July 3 (Bloomberg) -- Australia’s markets regulator is examining possible disclosure and trading irregularities after a takeover offer for David Jones Ltd. collapsed days after sending the retailer’s shares soaring.
The Australian Securities & Investments Commission plans to pursue anyone who has broken the law, it said in a statement on its website today. The investigation covers domestic and international markets, ASIC said.
David Jones, Australia’s second-largest department store owner, said yesterday a U.K. private equity fund withdrew a A$1.65 billion ($1.69 billion) bid, causing the stock to reverse most of its biggest gain in 17 years. The Sydney-based company revealed the offer on June 29, saying it knew nothing about the suitor, its management or its financial capability.
“ASIC’s priority is to ensure market integrity is maintained and that markets are fair, orderly and transparent and that, if there has been a breach of the law, those responsible are held to account,” the regulator said in the statement.
David Jones shares were unchanged at A$2.33 at 1:43 p.m. in Sydney today, compared with a 0.1 percent decline for the benchmark S&P/ASX 200 Index.
“We’re monitoring our own share price and transactions on our register,” said Helen Karlis, a spokeswoman for David Jones, when asked to comment on the regulator’s statement. “We’ve been engaged with ASIC since Friday.”
David Jones has become the subject of takeover speculation after a 47 percent share slump last year and as slowing consumer spending prompted it to forecast its smallest annual profit in six years.
Analysts at Nomura Holdings Inc. and Macquarie Group Ltd. began questioning the credibility of the offer by EB Private Equity soon after it was announced by David Jones in a June 29 regulatory filing.

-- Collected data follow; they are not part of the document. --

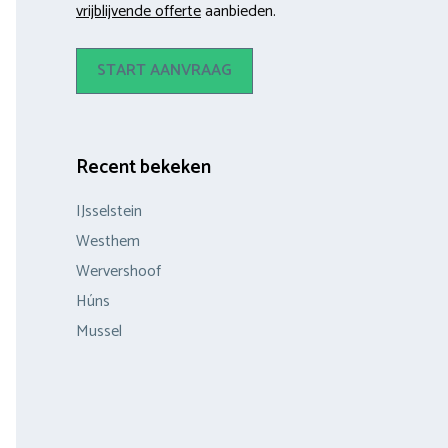
vrijblijvende offerte
aanbieden.
START AANVRAAG
Recent bekeken
IJsselstein
Westhem
Wervershoof
Húns
Mussel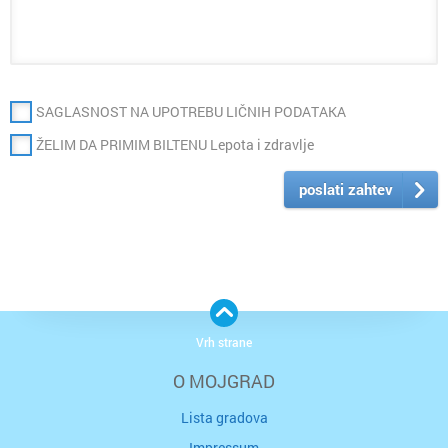
SAGLASNOST NA UPOTREBU LIČNIH PODATAKA
ŽELIM DA PRIMIM BILTENU Lepota i zdravlje
poslati zahtev
Vrh strane
O MOJGRAD
Lista gradova
Impressum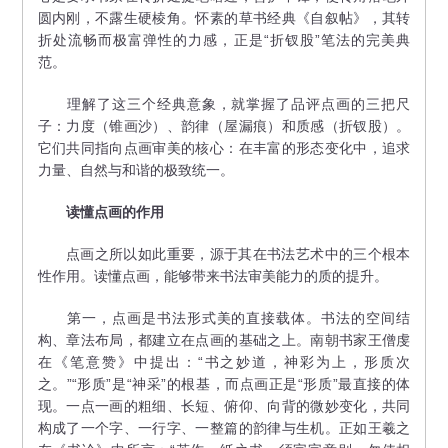
圆内刚，不露生硬棱角。怀素的草书经典《自叙帖》，其转
折处流畅而极富弹性的力感，正是“折钗股”笔法的完美典
范。
理解了这三个经典意象，就掌握了品评点画的三把尺
子：力度（锥画沙）、韵律（屋漏痕）和质感（折钗股）。
它们共同指向点画审美的核心：在丰富的形态变化中，追求
力量、自然与和谐的极致统一。
读懂点画的作用
点画之所以如此重要，源于其在书法艺术中的三个根本
性作用。读懂点画，能够带来书法审美能力的质的提升。
第一，点画是书法形式美的直接载体。书法的空间结
构、章法布局，都建立在点画的基础之上。南朝书家王僧虔
在《笔意赞》中提出：“书之妙道，神彩为上，形质次
之。”“形质”是“神采”的根基，而点画正是“形质”最直接的体
现。一点一画的粗细、长短、俯仰、向背的微妙变化，共同
构成了一个字、一行字、一整篇的韵律与生机。正如王羲之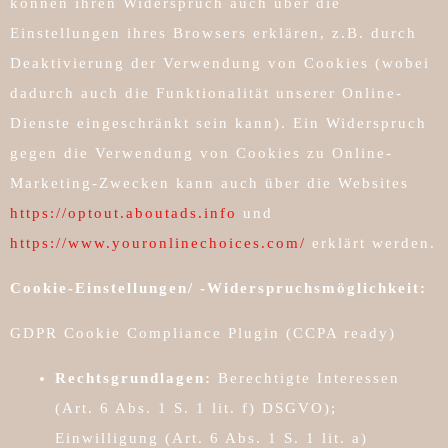
können ihren Widerspruch auch über die
Einstellungen ihres Browsers erklären, z.B. durch
Deaktivierung der Verwendung von Cookies (wobei
dadurch auch die Funktionalität unserer Online-
Dienste eingeschränkt sein kann). Ein Widerspruch
gegen die Verwendung von Cookies zu Online-
Marketing-Zwecken kann auch über die Websites
https://optout.aboutads.info
und
https://www.youronlinechoices.com/
erklärt werden.
Cookie-Einstellungen/ -Widerspruchsmöglichkeit:
GDPR Cookie Compliance Plugin (CCPA ready)
Rechtsgrundlagen:
Berechtigte Interessen
(Art. 6 Abs. 1 S. 1 lit. f) DSGVO);
Einwilligung (Art. 6 Abs. 1 S. 1 lit. a)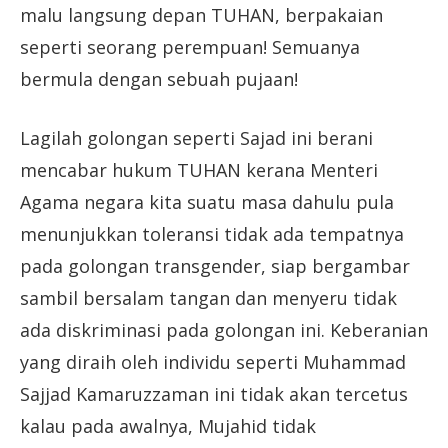
malu langsung depan TUHAN, berpakaian
seperti seorang perempuan! Semuanya
bermula dengan sebuah pujaan!
Lagilah golongan seperti Sajad ini berani
mencabar hukum TUHAN kerana Menteri
Agama negara kita suatu masa dahulu pula
menunjukkan toleransi tidak ada tempatnya
pada golongan transgender, siap bergambar
sambil bersalam tangan dan menyeru tidak
ada diskriminasi pada golongan ini. Keberanian
yang diraih oleh individu seperti Muhammad
Sajjad Kamaruzzaman ini tidak akan tercetus
kalau pada awalnya, Mujahid tidak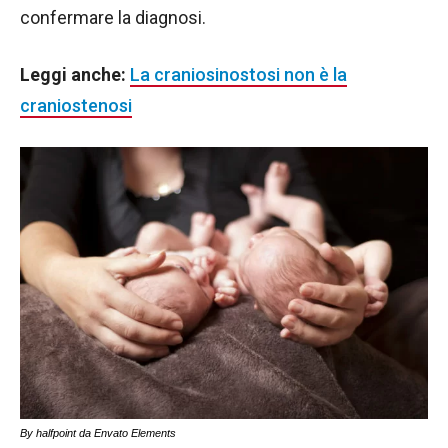
confermare la diagnosi.
Leggi anche:
La craniosinostosi non è la
craniostenosi
By halfpoint da Envato Elements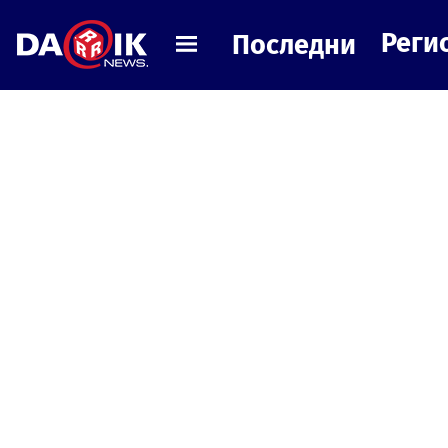
Реги
Последни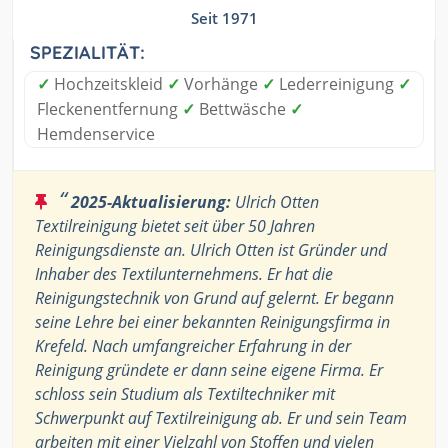
Seit 1971
SPEZIALITÄT:
✓
Hochzeitskleid
✓
Vorhänge
✓
Lederreinigung
✓
Fleckenentfernung
✓
Bettwäsche
✓
Hemdenservice
“
2025-Aktualisierung:
Ulrich Otten
Textilreinigung bietet seit über 50 Jahren
Reinigungsdienste an. Ulrich Otten ist Gründer und
Inhaber des Textilunternehmens. Er hat die
Reinigungstechnik von Grund auf gelernt. Er begann
seine Lehre bei einer bekannten Reinigungsfirma in
Krefeld. Nach umfangreicher Erfahrung in der
Reinigung gründete er dann seine eigene Firma. Er
schloss sein Studium als Textiltechniker mit
Schwerpunkt auf Textilreinigung ab. Er und sein Team
arbeiten mit einer Vielzahl von Stoffen und vielen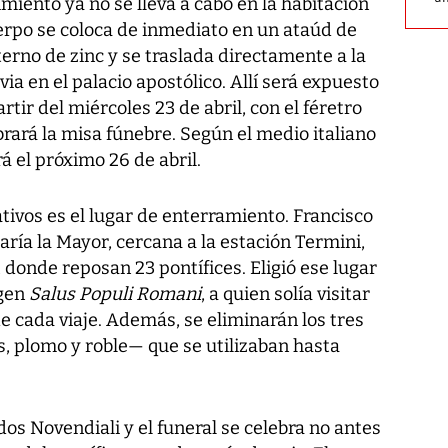
imiento ya no se lleva a cabo en la habitación
cuerpo se coloca de inmediato en un ataúd de
erno de zinc y se traslada directamente a la
via en el palacio apostólico. Allí será expuesto
artir del miércoles 23 de abril, con el féretro
brará la misa fúnebre. Según el medio italiano
rá el próximo 26 de abril.
tivos es el lugar de enterramiento. Francisco
aría la Mayor, cercana a la estación Termini,
 donde reposan 23 pontífices. Eligió ese lugar
rgen
Salus Populi Romani
, a quien solía visitar
e cada viaje. Además, se eliminarán los tres
, plomo y roble— que se utilizaban hasta
dos Novendiali y el funeral se celebra no antes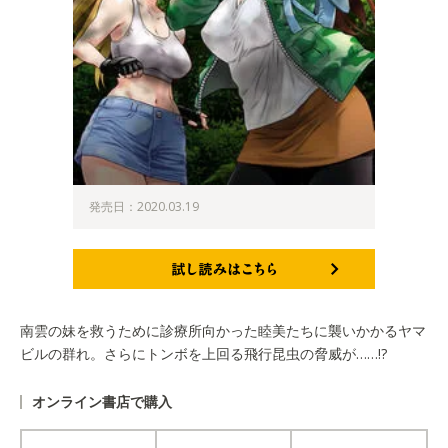
発売日：2020.03.19
試し読みはこちら
南雲の妹を救うために診療所向かった睦美たちに襲いかかるヤマ
ビルの群れ。さらにトンボを上回る飛行昆虫の脅威が……!?
オンライン書店で購入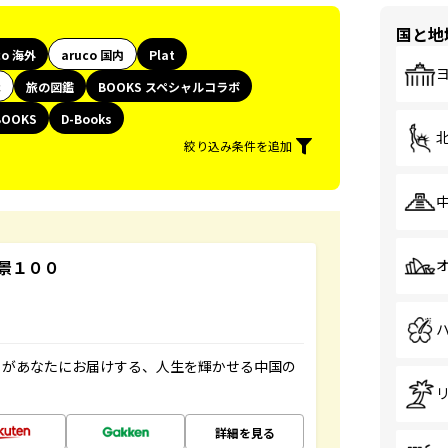
国と地
co 海外
aruco 国内
Plat
代
旅の図鑑
BOOKS スペシャルコラボ
BOOKS
D-Books
絞り込み条件を追加
景１００
」があなたにお届けする、人生を輝かせる中国の
詳細を見る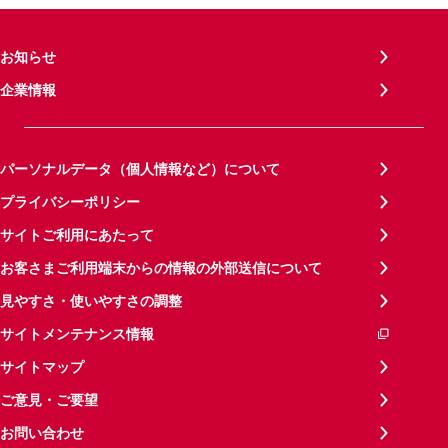
お知らせ
企業情報
パーソナルデータ（個人情報など）について
プライバシーポリシー
サイトご利用にあたって
お客さまご利用端末からの情報の外部送信について
見やすさ・使いやすさの調整
サイトメンテナンス情報
サイトマップ
ご意見・ご要望
お問い合わせ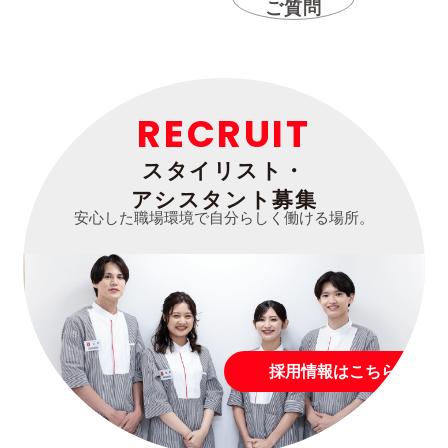
ご質問
RECRUIT
スタイリスト・
アシスタント募集
安心した職場環境で自分らしく働ける場所。
採用情報はこちら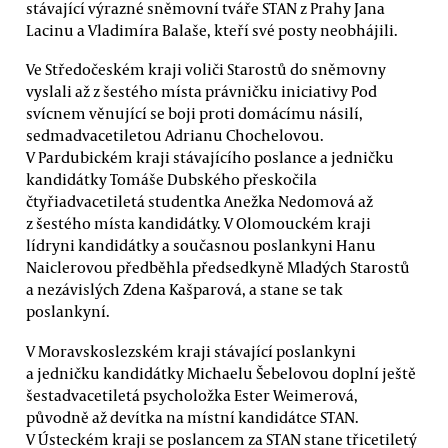
stávající výrazné sněmovní tváře STAN z Prahy Jana
Lacinu a Vladimíra Balaše, kteří své posty neobhájili.
Ve Středočeském kraji voliči Starostů do sněmovny
vyslali až z šestého místa právničku iniciativy Pod
svícnem věnující se boji proti domácímu násilí,
sedmadvacetiletou Adrianu Chochelovou.
V Pardubickém kraji stávajícího poslance a jedničku
kandidátky Tomáše Dubského přeskočila
čtyřiadvacetiletá studentka Anežka Nedomová až
z šestého místa kandidátky. V Olomouckém kraji
lídryni kandidátky a současnou poslankyni Hanu
Naiclerovou předběhla předsedkyně Mladých Starostů
a nezávislých Zdena Kašparová, a stane se tak
poslankyní.
V Moravskoslezském kraji stávající poslankyni
a jedničku kandidátky Michaelu Šebelovou doplní ještě
šestadvacetiletá psycholožka Ester Weimerová,
původně až devítka na místní kandidátce STAN.
V Ústeckém kraji se poslancem za STAN stane třicetiletý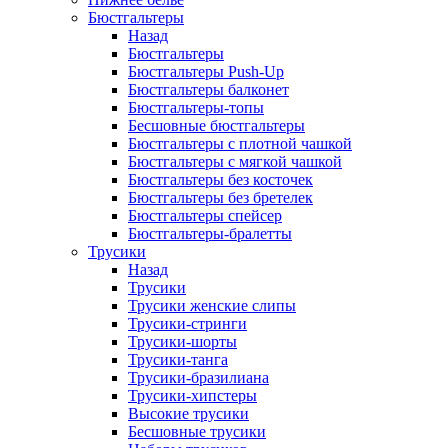
Бюстгальтеры
Назад
Бюстгальтеры
Бюстгальтеры Push-Up
Бюстгальтеры балконет
Бюстгальтеры-топы
Бесшовные бюстгальтеры
Бюстгальтеры с плотной чашкой
Бюстгальтеры с мягкой чашкой
Бюстгальтеры без косточек
Бюстгальтеры без бретелек
Бюстгальтеры спейсер
Бюстгальтеры-бралетты
Трусики
Назад
Трусики
Трусики женские слипы
Трусики-стринги
Трусики-шорты
Трусики-танга
Трусики-бразилиана
Трусики-хипстеры
Высокие трусики
Бесшовные трусики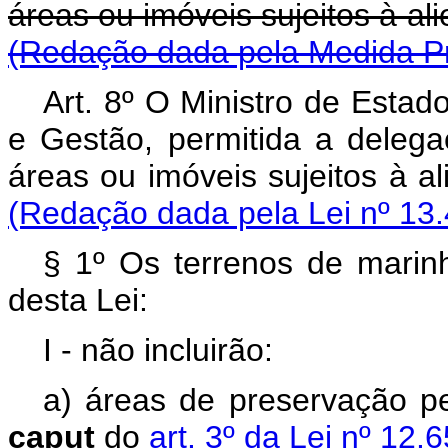
áreas ou imóveis sujeitos 
(Redação dada pela Medida Pr
Art. 8º O Ministro de Esta
e Gestão, permitida a delegaç
áreas ou imóveis sujeitos 
(Redação dada pela Lei nº 13.
§ 1º Os terrenos de marin
desta Lei:
I - não incluirão:
a) áreas de preservação pe
caput
do
art. 3º da Lei nº 12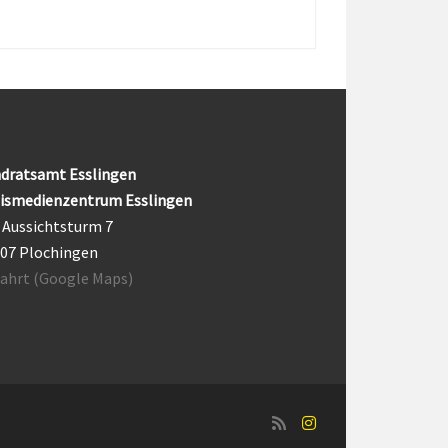
dratsamt Esslingen
ismedienzentrum Esslingen
Aussichtsturm 7
07 Plochingen
ahrt (Google Maps)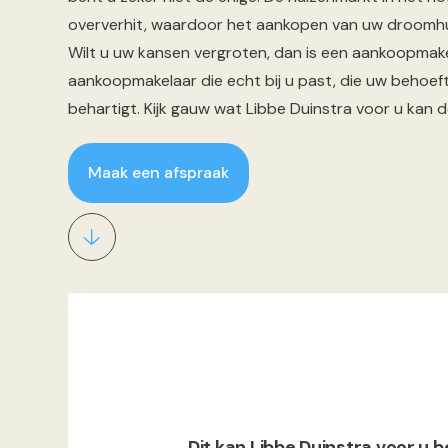
oververhit, waardoor het aankopen van uw droomhuis
Wilt u uw kansen vergroten, dan is een aankoopmakel
aankoopmakelaar die echt bij u past, die uw behoef
behartigt. Kijk gauw wat Libbe Duinstra voor u kan 
Maak een afspraak
Dit kan Libbe Duinstra voor u 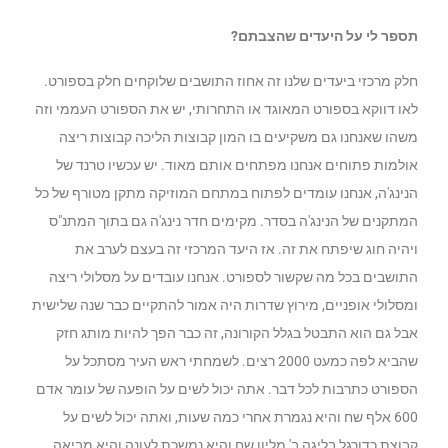
תספר לי על היעדים שהצבתם?
חלק מרכזי ביעדים שלנו זה אחוז התושבים שלוקחים חלק בספורט.
לאו דווקא בספורט המאוגד או התחרותי, יש את הספורט העממי וזה
משהו שאנחנו גם משקיעים בו המון קבוצות הליכה קבוצות ריצה
אולמות פתוחים אנחנו מפתחים אותם מאוד. יש עכשיו טרנד של
הנינג'ה, אנחנו עומדים לפתוח במתחם המוזיקה מתקן מטורף של כל
המתקנים של הנינג'ה בסדר. מקימים חדר נינג'ה גם בתוך המתנ"ס
ויהיה חוג שיפתח את זה. אז היעד המרכזי זה בעצם לערב את
התושבים בכל מה שקשור לספורט. אנחנו עובדים על מסלולי ריצה
ומסלולי אופניים, מירוץ שדרות היה אמור להתקיים כבר שנה שלישית
אבל גם הוא התבטל בגלל הקורונה, זה כבר הפך להיות מותג חזק
שהביא לפה כמעט 2000 רצים. לשמחתי ראש העיר מסתכל על
הספורט כתרבות לכל דבר. אתה יכול לשים על הופעה של עומר אדם
600 אלף שח והיא נגמרת אחרי כמה שעות, ואתה יכול לשים על
קבוצת כדורגל בליגה ב' מליון שח והיא נמשכת לעונה והיא מביאה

EB Private Equity had said it would lead a group providing $850 million in equity, according to the filing. The offer would also include $450 million of debt from a syndicate of banks and investors, and $450 million in residual equity for existing David Jones shareholders. The retailer recommended that shareholders use caution and said there wasn’t enough information available about EB Private Equity for David Jones to evaluate the approach.
The retailer said in a statement to the stock exchange yesterday that announcements regarding the proposed bid were made to ensure that “there was not likely to be information in the public domain that would lead to trading based on a false market.”
It released the name of the bidder after a blog that calls itself newcastleetcfinanceblog posted that EB Private Equity bid 1.1 billion pounds, the equivalent of about A$1.73 billion, for the retailer.
EB Private Equity isn’t listed on the U.K.’s register of companies. Its website doesn’t include the names of any executives, phone numbers, or previous deals that involved EB Private Equity. The firm describes itself as a Luxembourg and U.K. real estate and real estate-related investor, developer and private equity partner.
“Our proposal was made in an effort to engage with the board,” EB Private Equity said in an undated statement on its website. “The board has made it clear it does not intend to engage in these discussions based on our proposal. This is our only statement on this matter.”
An e-mail contact for the firm no longer appears on the website. There was no immediate response to a voicemail message left outside of business hours today at a U.K. phone number registered for the website in Newcastle, England.